How to play your best in big events
√ EXPECT TO BE NERVOUS
You'll be nervous, so embrace it. My first hole at my first U.S. Open was Congressional's 218-yard par 3 (No. 10) over water. There couldn't be a tougher starting hole.
I remember shaking a little, but I just went through my normal pre-shot routine and pulled the trigger.
I hit it to four feet, made birdie, and the next day I felt calm and wasn't really awed by anything. The more tournament rounds you play, everything improves: your distance control, focus and comfort level.

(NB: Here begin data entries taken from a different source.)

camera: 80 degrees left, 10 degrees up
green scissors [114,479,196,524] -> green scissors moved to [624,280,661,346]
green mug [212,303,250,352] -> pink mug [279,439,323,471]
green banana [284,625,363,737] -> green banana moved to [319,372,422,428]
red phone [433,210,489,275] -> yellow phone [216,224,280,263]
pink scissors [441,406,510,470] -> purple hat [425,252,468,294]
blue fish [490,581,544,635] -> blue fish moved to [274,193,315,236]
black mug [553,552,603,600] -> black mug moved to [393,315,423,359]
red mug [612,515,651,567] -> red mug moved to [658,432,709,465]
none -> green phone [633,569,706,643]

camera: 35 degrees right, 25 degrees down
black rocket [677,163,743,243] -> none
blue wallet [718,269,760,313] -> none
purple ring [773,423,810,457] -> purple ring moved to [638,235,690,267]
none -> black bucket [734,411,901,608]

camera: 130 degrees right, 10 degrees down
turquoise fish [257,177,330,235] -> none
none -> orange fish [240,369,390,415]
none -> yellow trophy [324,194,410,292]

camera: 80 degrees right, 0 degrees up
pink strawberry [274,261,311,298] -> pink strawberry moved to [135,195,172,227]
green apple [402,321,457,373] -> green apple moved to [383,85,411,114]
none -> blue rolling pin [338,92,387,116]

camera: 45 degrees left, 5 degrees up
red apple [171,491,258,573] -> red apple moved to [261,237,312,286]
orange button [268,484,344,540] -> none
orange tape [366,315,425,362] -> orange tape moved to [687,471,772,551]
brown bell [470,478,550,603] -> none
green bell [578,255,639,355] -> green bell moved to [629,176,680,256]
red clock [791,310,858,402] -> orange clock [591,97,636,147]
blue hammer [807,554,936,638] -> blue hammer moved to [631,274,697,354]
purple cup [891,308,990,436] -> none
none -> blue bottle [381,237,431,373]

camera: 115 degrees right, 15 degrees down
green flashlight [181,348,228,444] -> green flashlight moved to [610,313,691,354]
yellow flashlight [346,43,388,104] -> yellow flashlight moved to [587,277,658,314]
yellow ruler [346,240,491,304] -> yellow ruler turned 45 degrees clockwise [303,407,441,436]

√ TREAT IT LIKE A NORMAL ROUND
My best advice is from 11-time PGA Tour winner and periodic practice partner, John Cook. He told me golf is just golf, no matter if it's a college event, a junior tournament or a round with your buddies--or the U.S. Open. It's all the same. You're just trying to get the ball in the hole with the fewest number of strokes possible. So treat as many aspects of the round as you can like you normally would.
√ PLOT YOUR COURSE BEFOREHAND
It's much easier playing from the fairway, especially in tournaments that have thick rough, tucked pins and fast greens. Before the round, I make sure I have specific lines off the tee so I know where I'm going to hit it. I want to make aggressive swings on somewhat-safe lines. The same goes for each approach shot, too, so I have spots to each hole location, and I know where to miss. That way I don't waste time, energy or strokes mid-round.
Cantlay, 20, was the low amateur at the 2011 U.S. Open and 2012 Masters. His 60 at the Travelers Championship was the lowest score on the PGA Tour last year.